Imagine.

You have been chained and shackled. The chains cover every inch of your body. But someone comes along and pulls out a key to unlock the cuffs of the shackles that are connected to all the rest of the chains.

Immediately some of the chains fall but the others are stuck. As you stand still you wonder why these chains won’t come off. Then you hear a voice from someone who was also a prisoner in front of you looking behind at your puzzled face. They say all you have to do is move begin walking and the chains will begin to fall.

So I’m at the park with my baby. One of the mom’s that I usually speak to is there also. She doesn’t recognize me for the blond hair and the water weight that had me carrying basketballs on what were supposed to be ankles. In addition to the good few pounds of yams, greens, dressing, Mac and cheese, beans, cornbread i mean the list goes on with all types of meat as the main attractions for all those delicious sides.

I am being taught balance and portion controls.

Yes. I was off track. The not too distant memories of 3, – 8 mile days. I believe I had a ten but I got distracted and unfocused. Not to mention T25. Beast mode was activated.

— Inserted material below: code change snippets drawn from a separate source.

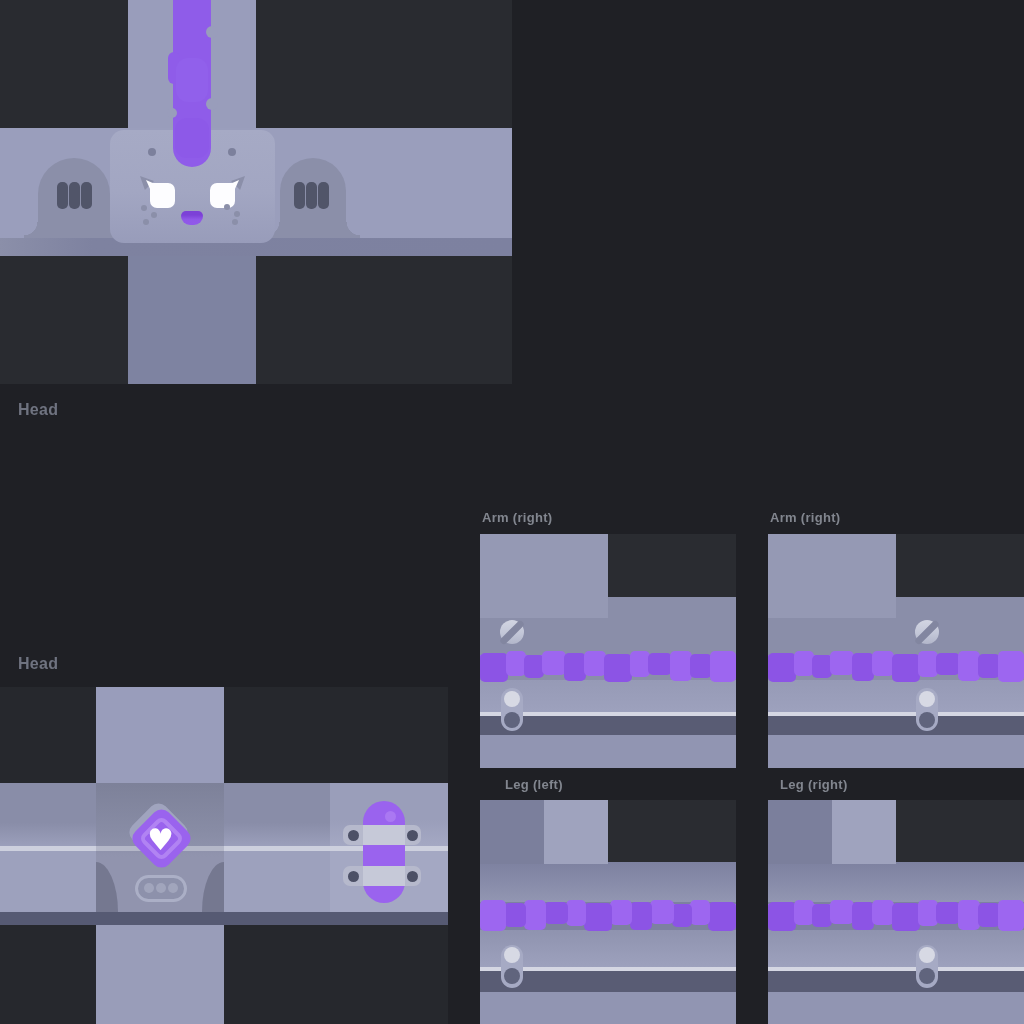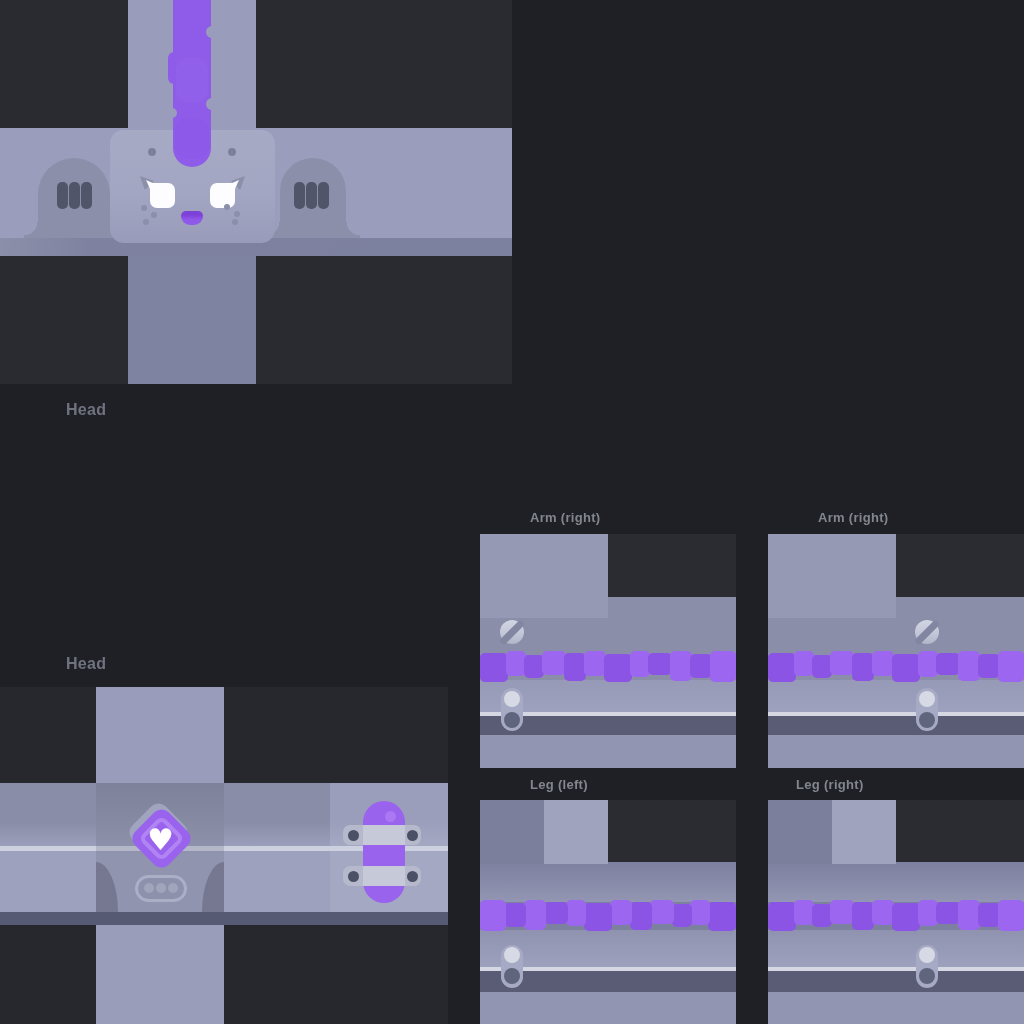--- a/index.html
+++ b/index.html
@@ -1,19 +1,19 @@
 <!DOCTYPE html>
 <html><head>
 <meta charset="utf-8">
 <style>
   html,body{margin:0;padding:0;background:#1f2025;}
   #canvas{position:relative;width:1024px;height:1024px;background:#1f2025;overflow:hidden;
           font-family:"Liberation Sans","DejaVu Sans",sans-serif;}
   .abs{position:absolute;}
-  .lbl{position:absolute;font-weight:bold;letter-spacing:.3px;margin-left:48px;}
+  .lbl{position:absolute;font-weight:bold;letter-spacing:.3px;}
   .lbl-big{font-size:16px;color:#6f7380;}
   .lbl-sm{font-size:13px;color:#82868f;}
   .tile{position:absolute;overflow:hidden;}
   .zigzag{position:absolute;left:0;width:256px;height:36px;}
   .zigzag svg{display:block;}
   .screw{position:absolute;width:24px;height:24px;border-radius:50%;
           background:linear-gradient(180deg,#d2d5e2 0%,#c3c7d8 55%,#b2b6ca 100%);}
   .screw .slot{position:absolute;left:-3px;top:8.5px;width:30px;height:7px;border-radius:4px;
           background:#8286a0;transform:rotate(-45deg);}
   .zipbody{position:absolute;width:22px;height:43px;border-radius:11px;background:#a6aac4;}
@@ -206,21 +206,21 @@
         </svg>
       </div>
     <div class="abs" style="left:0;top:178px;width:256px;height:4px;background:#d5d7e3;"></div>
     <div class="abs" style="left:0;top:182px;width:256px;height:19px;background:#595c74;"></div>
     <div class="abs" style="left:0;top:201px;width:256px;height:33px;background:#9195b2;"></div>
     <div class="zipbody" style="left:148px;top:154px;"></div>
     <div class="zipc top" style="left:151px;top:157px;"></div>
     <div class="zipc bot" style="left:151px;top:178px;"></div>
   </div>
 
-  <span class="lbl lbl-sm" style="left:482px;top:777px;">Leg (left)</span>
+  <span class="lbl lbl-sm" style="left:505px;top:777px;">Leg (left)</span>
   <div class="tile" style="left:480px;top:800px;width:256px;height:224px;background:#7d81a0;">
     <div class="abs" style="left:0;top:62px;width:256px;height:40px;background:linear-gradient(180deg,#7d81a0,#9296b2);"></div>
     <div class="abs" style="left:0;top:0;width:64px;height:64px;background:#7b7f9c;"></div>
     <div class="abs" style="left:64px;top:0;width:64px;height:64px;background:#9fa3be;"></div>
     <div class="abs" style="left:128px;top:0;width:128px;height:62px;background:#2a2c31;"></div>
     <div class="abs" style="left:0;top:130px;width:256px;height:37px;background:linear-gradient(180deg,#8f93af,#9da1bd);"></div>
     <div class="zigzag zz-mirror" style="top:100px;">
         <svg width="256" height="36" viewBox="0 0 256 36" style="transform:scaleX(-1)">
           <rect x="0" y="4" width="256" height="18" fill="#9a63ee"></rect>
           <rect x="0" y="2" width="28" height="29" rx="5" fill="#8c54e5"></rect>
@@ -238,21 +238,21 @@
         </svg>
       </div>
     <div class="abs" style="left:0;top:167px;width:256px;height:4px;background:#d5d7e3;"></div>
     <div class="abs" style="left:0;top:171px;width:256px;height:21px;background:#595c74;"></div>
     <div class="abs" style="left:0;top:192px;width:256px;height:32px;background:#9195b2;"></div>
     <div class="zipbody" style="left:21px;top:145px;"></div>
     <div class="zipc top" style="left:24px;top:147px;"></div>
     <div class="zipc bot" style="left:24px;top:168px;"></div>
   </div>
 
-  <span class="lbl lbl-sm" style="left:748px;top:777px;">Leg (right)</span>
+  <span class="lbl lbl-sm" style="left:780px;top:777px;">Leg (right)</span>
   <div class="tile" style="left:768px;top:800px;width:256px;height:224px;background:#7d81a0;">
     <div class="abs" style="left:0;top:62px;width:256px;height:40px;background:linear-gradient(180deg,#7d81a0,#9296b2);"></div>
     <div class="abs" style="left:0;top:0;width:64px;height:64px;background:#7b7f9c;"></div>
     <div class="abs" style="left:64px;top:0;width:64px;height:64px;background:#9fa3be;"></div>
     <div class="abs" style="left:128px;top:0;width:128px;height:62px;background:#2a2c31;"></div>
     <div class="abs" style="left:0;top:130px;width:256px;height:37px;background:linear-gradient(180deg,#8f93af,#9da1bd);"></div>
     <div class="zigzag" style="top:100px;">
         <svg width="256" height="36" viewBox="0 0 256 36">
           <rect x="0" y="4" width="256" height="18" fill="#9a63ee"></rect>
           <rect x="0" y="2" width="28" height="29" rx="5" fill="#8c54e5"></rect>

It’s not that it’s so hard to achieve fitness goals when you go at it alone. It’s just that it is easy to get off track literally when no one else is on board.

Maybe that’s just me.

So she is insistent about me getting back on the track. We stood, touched and agreed , exchanged numbers and I go home eventually.

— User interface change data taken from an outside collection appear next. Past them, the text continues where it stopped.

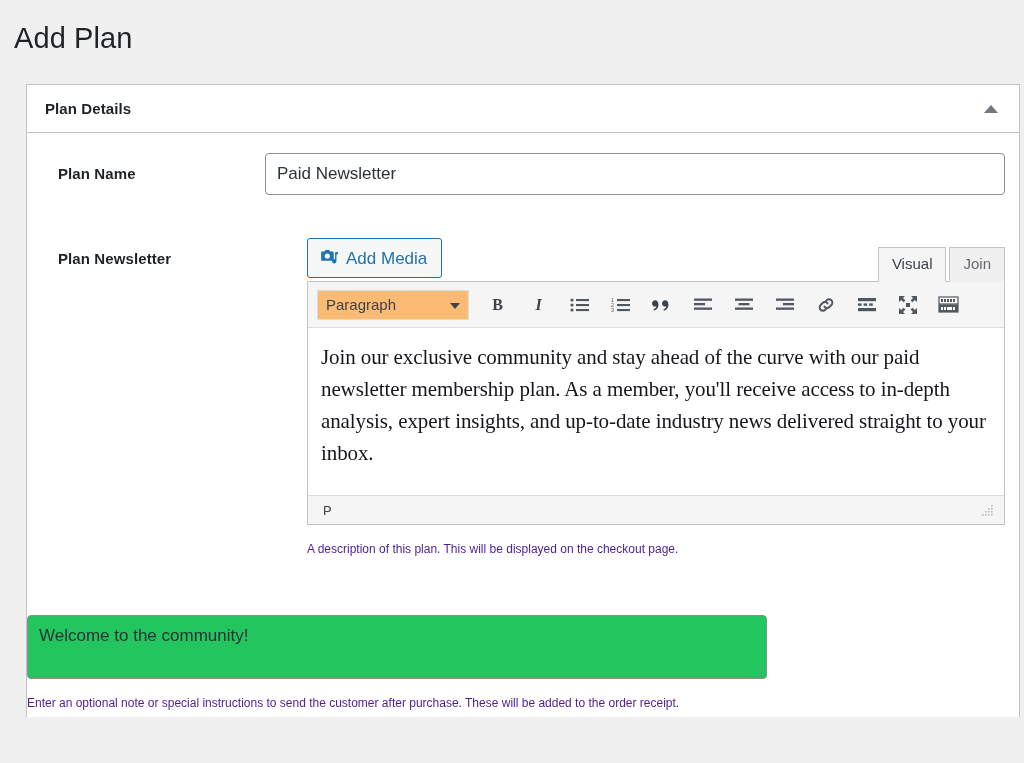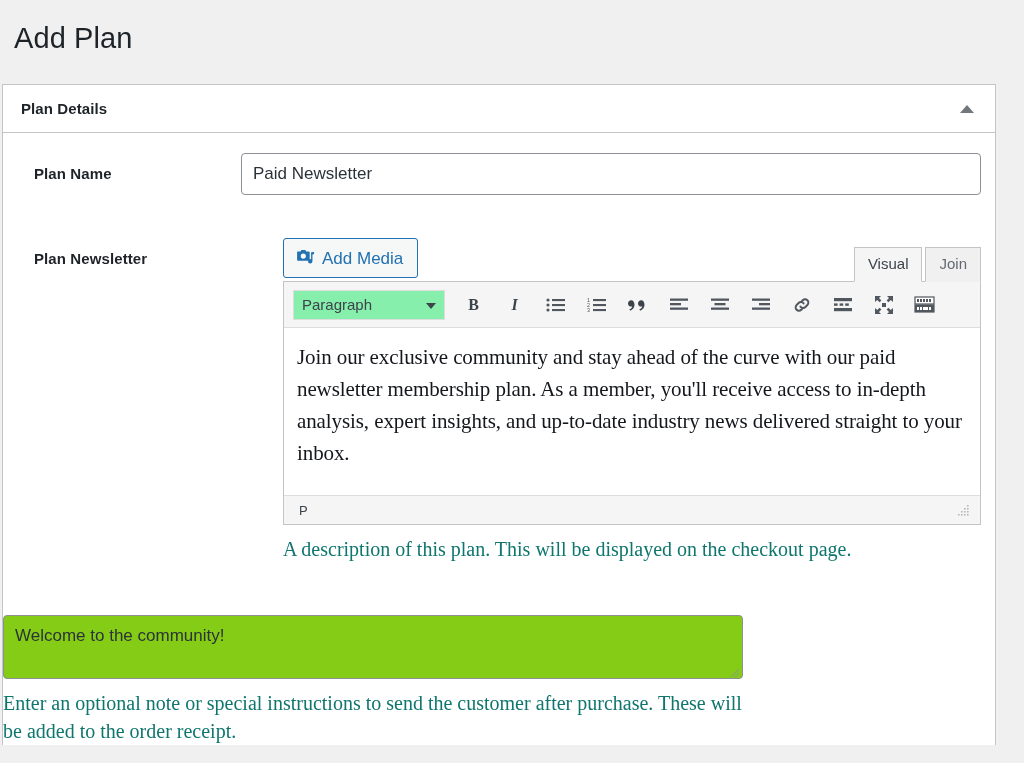--- a/index.html
+++ b/index.html
@@ -14,21 +14,21 @@
     font-size: 29px;
     font-weight: 400;
     color: #1d2327;
     margin: 0;
     padding: 18px 0 0 14px;
     line-height: 40px;
     letter-spacing: .1px;
   }
   .postbox {
     position: absolute;
-    left: 2px;
+    left: 26px;
     top: 84px;
     width: 994px;
     background: #fff;
     border: 1px solid #c3c4c7;
     border-bottom: none;
   }
   .postbox-header {
     height: 48px;
     border-bottom: 1px solid #c3c4c7;
     display: flex;
@@ -148,21 +148,21 @@
     align-items: center;
     padding: 0 6px;
     gap: 0;
   }
   .format-select {
     appearance: none;
     -webkit-appearance: none;
     width: 152px;
     height: 30px;
     border: 1px solid #ddd;
-    background: #86efac;
+    background: #fdba74;
     color: #3c434a;
     font-family: "Liberation Sans", sans-serif;
     font-size: 15px;
     padding: 0 8px;
     margin: 0 8px 0 3px;
     border-radius: 0;
     cursor: pointer;
     position: relative;
   }
   .select-wrap { position: relative; display: inline-block; }
@@ -213,39 +213,38 @@
     color: #3c434a;
     font-family: "Liberation Sans", sans-serif;
   }
   .resize-grip-dots {
     width: 14px; height: 14px;
     margin-right: 4px;
     opacity: .55;
   }
 
   .help-text {
-    font-size: 20px;
-    color: #0f766e;
+    font-size: 12px;
+    color: #4c1d95;
     line-height: 28px;
     margin: 10px 0 0 0;
     max-width: 740px;
-    font-family: Liberation Serif, serif;
   }
 
   
   .row-purchase-note { padding-top: 52px; }
   .row-purchase-note .field-label { padding-top: 13px; }
   .textarea-wrap { position: relative; width: 740px; }
   .note-textarea {
     display: block;
     width: 740px;
     height: 64px;
     border: 1px solid #8c8f94;
     border-radius: 4px;
-    background: #84cc16;
+    background: #22c55e;
     color: #2c3338;
     font-family: "Liberation Sans", sans-serif;
     font-size: 17px;
     line-height: 24px;
     padding: 8px 11px;
     resize: none;
     outline: none;
     overflow: hidden;
   }
   .ta-grip {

See I talk about all the things I have been through because there is freedom in words. Maybe I shouldn’t say so much but if just one person take a corner of anything good then God is using me.

See I can’t be like the man who hid the talent. I need to make ten out of this one.

Yes. Yes. Yes. The list goes on and on about what these words can do for God.

So in me using them I walk. As I walk chains are falling. I am being set free. The freedom is here. I just had to move and walk. I could go back to my old behavior and expect God to show up and change my life.

Yet that would be adding more chains to the freedom I was just given.

Yeah. I’m good.

I thought I went hard before now this time I’m going smart. See in my movement I exhibit faith and tell God that I believe what He has placed in me will produce something amazing.

We already know what happens to our faith when we don’t work. Not just keep busy, but work on the thing God placed in us that makes us unique from everyone else.

So I write. Chains fall. I wrote some more. I used to have trouble getting through one spoken word piece without crying. Now I understand the authority on which I will glorify my Father for Him delivering me from that which was designed to kill me.

Like a river the flow is steady and peaceful. In my boat my Master is a perfect captain.

We pulling anchors up with the chains that once held us down.

Destination is not about the arrival, but about the journey and things we learned, overcame, and built on the way.